Cell 1 – Imports & basic config

In [15]:
import re
from collections import Counter
from pathlib import Path

import numpy as np
from tqdm import tqdm

import json
import pickle

Cell 2 – Tokenizer & corpus loader

In [16]:
def simple_tokenize(text: str):
    """
    Very basic tokenizer:
    - lowercase
    - keep only alphabetic characters and spaces
    - split on whitespace
    """
    text = text.lower()
    text = re.sub(r"[^a-zA-Z\\s]", " ", text)
    return text.split()


def load_corpus(corpus_path: Path):
    """
    Load corpus as list of token lists (one per line).
    """
    sentences = []
    with corpus_path.open("r", encoding="utf-8", errors="ignore") as f:
        for i, line in enumerate(f):
            line = line.strip()
            if not line:
                continue
            tokens = simple_tokenize(line)
            if tokens:
                sentences.append(tokens)
    print(f"Loaded {len(sentences)} sentences.")
    return sentences


Cell 3 – Word2VecScratch class (batched skip-gram + negative sampling)

In [17]:
class Word2VecScratch:
    def __init__( # default hardcoded values
        self,
        embedding_dim=100,
        window_size=2,          # up to 2 words on each side
        min_count=1,
        negative_samples=5,
        lr=0.025,
        epochs=3,
        batch_size=4,           # mini-batch size
        seed=42,
    ):
        self.embedding_dim = embedding_dim
        self.window_size = window_size
        self.min_count = min_count
        self.negative_samples = negative_samples
        self.lr = lr
        self.epochs = epochs
        self.batch_size = batch_size
        self.rng = np.random.default_rng(seed)

        # will be set in build_vocab
        self.word2idx = {}
        self.idx2word = []
        self.vocab_size = 0

        # will be set in init_weights
        self.W_in = None   # shape (vocab_size, embedding_dim)
        self.W_out = None  # shape (vocab_size, embedding_dim)

        # negative sampling distribution
        self.neg_sampling_probs = None

    # ---------- PREP: VOCAB + TRAINING PAIRS ----------

    def build_vocab(self, sentences):
        """
        Build vocabulary from list of token lists.
        """
        counts = Counter()
        for sent in sentences:
            counts.update(sent)

        # filter by min_count
        filtered = [w for w, c in counts.items() if c >= self.min_count]

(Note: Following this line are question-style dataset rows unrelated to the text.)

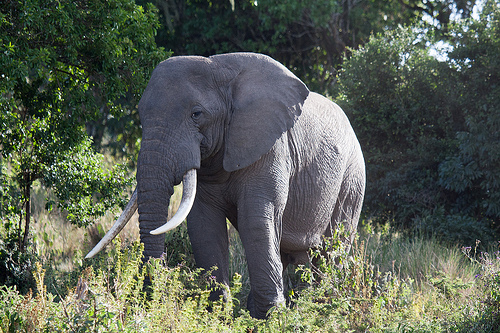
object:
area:
[14, 73, 439, 316]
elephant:
[84, 51, 365, 320]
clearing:
[1, 151, 496, 332]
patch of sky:
[395, 1, 498, 75]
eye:
[191, 111, 203, 119]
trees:
[327, 2, 494, 221]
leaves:
[0, 0, 55, 42]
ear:
[210, 51, 310, 171]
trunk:
[136, 121, 178, 301]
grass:
[1, 167, 500, 333]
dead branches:
[275, 18, 358, 72]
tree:
[1, 0, 126, 274]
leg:
[235, 191, 285, 321]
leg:
[186, 193, 234, 312]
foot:
[245, 296, 291, 320]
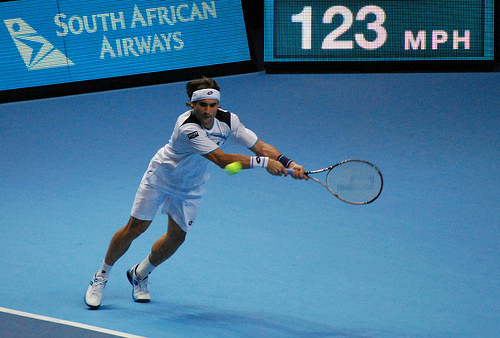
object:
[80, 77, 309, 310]
man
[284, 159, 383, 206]
racket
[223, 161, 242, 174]
tennis ball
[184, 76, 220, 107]
hair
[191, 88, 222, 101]
headband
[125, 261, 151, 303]
tennis shoes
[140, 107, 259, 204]
shirt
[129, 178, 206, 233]
shorts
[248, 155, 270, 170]
wristband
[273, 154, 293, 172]
wristband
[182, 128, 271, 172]
arm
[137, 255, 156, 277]
sock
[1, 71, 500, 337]
floor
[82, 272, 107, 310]
tennis shoe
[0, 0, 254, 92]
advertisement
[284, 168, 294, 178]
handle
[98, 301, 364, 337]
shadow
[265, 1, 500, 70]
speed sign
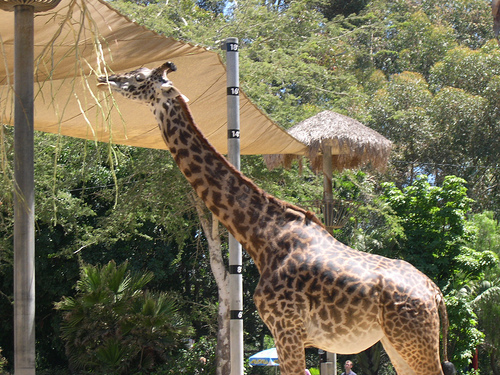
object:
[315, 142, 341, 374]
pole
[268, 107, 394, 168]
straw umbrella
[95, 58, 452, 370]
giraffe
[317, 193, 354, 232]
food basket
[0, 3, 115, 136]
giraffe feeder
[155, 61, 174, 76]
horns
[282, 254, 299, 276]
spot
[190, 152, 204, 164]
spot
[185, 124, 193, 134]
spot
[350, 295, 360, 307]
spot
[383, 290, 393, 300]
spot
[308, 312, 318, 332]
spot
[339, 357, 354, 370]
head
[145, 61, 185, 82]
ear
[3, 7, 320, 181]
canopy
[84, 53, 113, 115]
leaves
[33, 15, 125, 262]
tree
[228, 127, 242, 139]
number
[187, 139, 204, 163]
brown spot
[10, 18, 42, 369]
pole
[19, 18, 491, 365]
enclosure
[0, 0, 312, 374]
shed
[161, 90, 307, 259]
neck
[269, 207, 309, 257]
brown spot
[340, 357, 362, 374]
man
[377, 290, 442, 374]
legs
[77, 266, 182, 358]
palm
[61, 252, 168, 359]
trees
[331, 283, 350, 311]
spot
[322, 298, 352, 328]
spot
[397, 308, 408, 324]
spot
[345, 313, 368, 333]
spot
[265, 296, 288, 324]
spot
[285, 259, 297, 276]
spot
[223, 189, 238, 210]
spot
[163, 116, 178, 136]
spot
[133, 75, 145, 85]
giraffeeye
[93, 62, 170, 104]
head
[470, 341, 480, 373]
pole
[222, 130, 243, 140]
strip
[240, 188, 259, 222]
spot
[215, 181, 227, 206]
spot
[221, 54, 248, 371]
pole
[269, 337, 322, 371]
leg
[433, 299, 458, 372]
tail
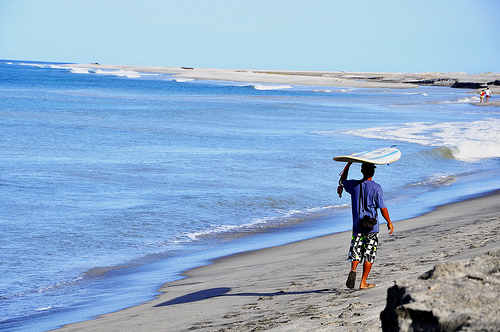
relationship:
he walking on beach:
[338, 159, 395, 290] [49, 190, 499, 330]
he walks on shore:
[338, 159, 395, 290] [0, 178, 499, 328]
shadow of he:
[151, 286, 342, 307] [338, 159, 395, 290]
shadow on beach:
[151, 286, 342, 307] [49, 190, 499, 330]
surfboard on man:
[330, 148, 401, 166] [331, 164, 391, 262]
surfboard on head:
[330, 148, 401, 166] [355, 158, 379, 181]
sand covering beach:
[113, 200, 498, 331] [92, 87, 495, 328]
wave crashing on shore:
[346, 103, 498, 170] [31, 191, 498, 322]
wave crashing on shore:
[4, 53, 448, 98] [31, 191, 498, 322]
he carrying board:
[338, 159, 395, 290] [331, 132, 413, 167]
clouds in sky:
[0, 0, 500, 73] [0, 0, 500, 74]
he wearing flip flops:
[338, 159, 395, 290] [342, 267, 379, 290]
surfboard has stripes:
[330, 148, 401, 166] [328, 131, 398, 190]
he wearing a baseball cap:
[338, 159, 392, 289] [358, 160, 376, 168]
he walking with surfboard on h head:
[338, 159, 395, 290] [357, 160, 377, 181]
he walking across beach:
[338, 159, 395, 290] [125, 184, 489, 330]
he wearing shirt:
[338, 159, 395, 290] [343, 177, 386, 232]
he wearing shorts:
[338, 159, 395, 290] [347, 232, 379, 262]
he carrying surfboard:
[338, 159, 395, 290] [338, 149, 403, 163]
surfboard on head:
[330, 144, 409, 166] [356, 161, 378, 178]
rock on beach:
[378, 247, 498, 329] [175, 183, 496, 327]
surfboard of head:
[330, 148, 401, 166] [361, 159, 375, 179]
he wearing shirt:
[338, 159, 395, 290] [338, 179, 406, 239]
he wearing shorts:
[338, 159, 395, 290] [347, 223, 377, 263]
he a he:
[338, 159, 395, 290] [338, 159, 395, 290]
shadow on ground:
[151, 278, 353, 308] [234, 266, 467, 331]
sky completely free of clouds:
[0, 0, 500, 74] [106, 54, 302, 180]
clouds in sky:
[0, 0, 500, 73] [370, 16, 427, 61]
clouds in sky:
[258, 27, 348, 66] [19, 8, 479, 76]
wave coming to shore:
[346, 115, 500, 162] [7, 193, 289, 290]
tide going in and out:
[1, 177, 329, 304] [106, 228, 296, 332]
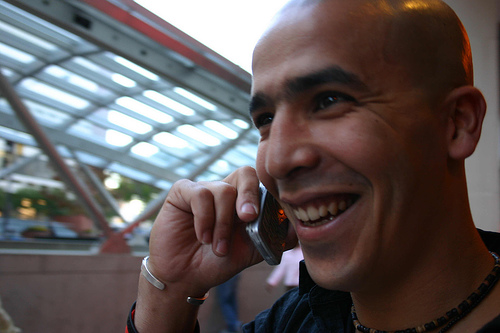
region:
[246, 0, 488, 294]
A head that has been shaved and polished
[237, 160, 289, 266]
Silver phone with a finger on the side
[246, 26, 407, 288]
A smiling face with laugh lines around the eye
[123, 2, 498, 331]
Man talking on a phone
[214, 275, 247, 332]
Legs of a person behind the man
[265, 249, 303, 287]
Person's light pink jacket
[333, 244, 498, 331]
Brown bead necklace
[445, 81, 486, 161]
A person's ear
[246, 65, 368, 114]
A pair of heavy, dark eyebrows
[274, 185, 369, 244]
Smiling mouth with teeth showing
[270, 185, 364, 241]
A man with a smile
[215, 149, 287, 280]
A man talking on a cell phone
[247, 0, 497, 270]
A man with a bald head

        self.idx2word = sorted(filtered)
        self.word2idx = {w: i for i, w in enumerate(self.idx2word)}
        self.vocab_size = len(self.idx2word)
        print(f"Vocab size: {self.vocab_size}")

        # build negative sampling distribution: P(w) is proportional to count(w)^0.75
        freqs = np.array([counts[w] for w in self.idx2word], dtype=np.float64)
        freqs = freqs ** 0.75
        self.neg_sampling_probs = freqs / freqs.sum()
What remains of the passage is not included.